• TASKS TO PERFORM
a) In the film write-up, whom did Wayne Berwick first want for the lead role before casting Jackie Vernon?
b) Repeat the passage of the film write-up starting with "microwave massacre 1" and going on through "overbearing wife, May.".

##### SOURCE TEXT #####

10 Horror Movies That Should Be Cult Classics

6. Microwave Massacre (1983)

microwave massacre 1

Jackie Vernon was a beloved comedian, best known for providing the voice of Frosty the Snowman in the classic 1969 Rankin/Bass TV special. Vernon’s laid-back delivery and self-deprecating material led to him being hailed as, “The King of Deadpan”.

In 1981,Vernon took the lead role in Wayne Berwick’s comedy-horror film, Microwave Massacre (Berwick initially sought Rodney Dangerfield, but his asking salary was too high). Vernon portrays Donald, a down-and-out construction worker. Life has become pure misery for Donald, largely thanks to his shrill, overbearing wife, May.

Their marriage is dissolving, but not due to emotional disconnection or blossoming mutual hatred; no, mainly it’s the food. May is a terrible cook and Donald can’t take her box lunches anymore, so he kills her, cooks her in their recently purchased microwave oven (which is roughly the size of a VW Bug), and has himself a feast.

As cannibalism is frequently addictive within the cinematic universe, Donald quickly develops a taste for human meat and takes to the streets in search of fresh flesh. Let me be clear: this may sound grisly, but it’s not. Wayne Berwick aims for comedy and his film is largely bloodless. It’s fairly smutty (there’s a good amount of nudity), but the horror elements are downplayed, dealt with in a deliberately silly manner.

##### SOURCE DATA #####

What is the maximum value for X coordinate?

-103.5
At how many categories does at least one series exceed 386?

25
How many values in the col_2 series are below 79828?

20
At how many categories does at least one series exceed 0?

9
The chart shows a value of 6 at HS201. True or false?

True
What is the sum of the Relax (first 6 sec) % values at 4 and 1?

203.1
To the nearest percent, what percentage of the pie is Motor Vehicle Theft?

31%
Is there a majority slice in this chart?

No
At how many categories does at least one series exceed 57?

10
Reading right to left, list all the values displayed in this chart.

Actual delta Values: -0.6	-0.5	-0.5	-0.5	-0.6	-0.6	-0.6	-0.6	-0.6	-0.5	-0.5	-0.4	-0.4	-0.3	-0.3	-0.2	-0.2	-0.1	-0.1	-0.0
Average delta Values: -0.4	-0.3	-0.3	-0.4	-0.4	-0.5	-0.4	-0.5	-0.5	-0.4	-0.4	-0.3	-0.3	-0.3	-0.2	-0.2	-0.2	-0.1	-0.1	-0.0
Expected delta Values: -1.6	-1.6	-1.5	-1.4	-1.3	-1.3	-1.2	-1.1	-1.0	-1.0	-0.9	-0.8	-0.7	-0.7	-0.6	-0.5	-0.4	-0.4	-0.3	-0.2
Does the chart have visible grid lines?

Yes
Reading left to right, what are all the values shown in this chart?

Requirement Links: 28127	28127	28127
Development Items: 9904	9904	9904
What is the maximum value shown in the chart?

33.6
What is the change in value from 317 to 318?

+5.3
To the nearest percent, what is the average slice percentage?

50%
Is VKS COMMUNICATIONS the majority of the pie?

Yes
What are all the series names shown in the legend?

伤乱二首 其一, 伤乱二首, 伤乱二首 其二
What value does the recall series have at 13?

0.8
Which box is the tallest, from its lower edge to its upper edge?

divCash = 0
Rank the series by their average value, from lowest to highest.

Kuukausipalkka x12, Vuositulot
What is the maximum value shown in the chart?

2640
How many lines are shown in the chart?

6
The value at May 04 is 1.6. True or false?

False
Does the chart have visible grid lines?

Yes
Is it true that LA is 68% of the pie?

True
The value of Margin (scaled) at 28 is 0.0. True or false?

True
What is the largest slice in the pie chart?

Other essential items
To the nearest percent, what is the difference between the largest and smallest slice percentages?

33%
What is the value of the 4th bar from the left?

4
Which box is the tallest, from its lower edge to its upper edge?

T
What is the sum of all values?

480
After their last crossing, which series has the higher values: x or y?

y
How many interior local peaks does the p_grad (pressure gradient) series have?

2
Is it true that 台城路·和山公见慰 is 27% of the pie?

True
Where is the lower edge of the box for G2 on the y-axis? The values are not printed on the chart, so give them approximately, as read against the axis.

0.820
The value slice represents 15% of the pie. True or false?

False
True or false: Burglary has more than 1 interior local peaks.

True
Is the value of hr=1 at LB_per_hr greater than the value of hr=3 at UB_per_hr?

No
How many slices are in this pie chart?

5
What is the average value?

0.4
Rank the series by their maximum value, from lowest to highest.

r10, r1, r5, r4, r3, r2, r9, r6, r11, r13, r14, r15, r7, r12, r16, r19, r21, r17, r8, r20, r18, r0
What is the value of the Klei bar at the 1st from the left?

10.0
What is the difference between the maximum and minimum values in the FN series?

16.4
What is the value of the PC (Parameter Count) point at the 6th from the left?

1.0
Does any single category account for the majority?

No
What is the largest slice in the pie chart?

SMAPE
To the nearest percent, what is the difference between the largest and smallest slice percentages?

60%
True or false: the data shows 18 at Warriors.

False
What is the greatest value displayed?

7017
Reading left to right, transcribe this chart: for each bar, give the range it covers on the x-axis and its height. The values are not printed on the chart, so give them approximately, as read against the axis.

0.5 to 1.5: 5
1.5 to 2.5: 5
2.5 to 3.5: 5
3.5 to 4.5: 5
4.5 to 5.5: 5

#####

• SOLUTIONS TO THE EXERCISE
a) Rodney Dangerfield

b)
microwave massacre 1

Jackie Vernon was a beloved comedian, best known for providing the voice of Frosty the Snowman in the classic 1969 Rankin/Bass TV special. Vernon’s laid-back delivery and self-deprecating material led to him being hailed as, “The King of Deadpan”.

In 1981,Vernon took the lead role in Wayne Berwick’s comedy-horror film, Microwave Massacre (Berwick initially sought Rodney Dangerfield, but his asking salary was too high). Vernon portrays Donald, a down-and-out construction worker. Life has become pure misery for Donald, largely thanks to his shrill, overbearing wife, May.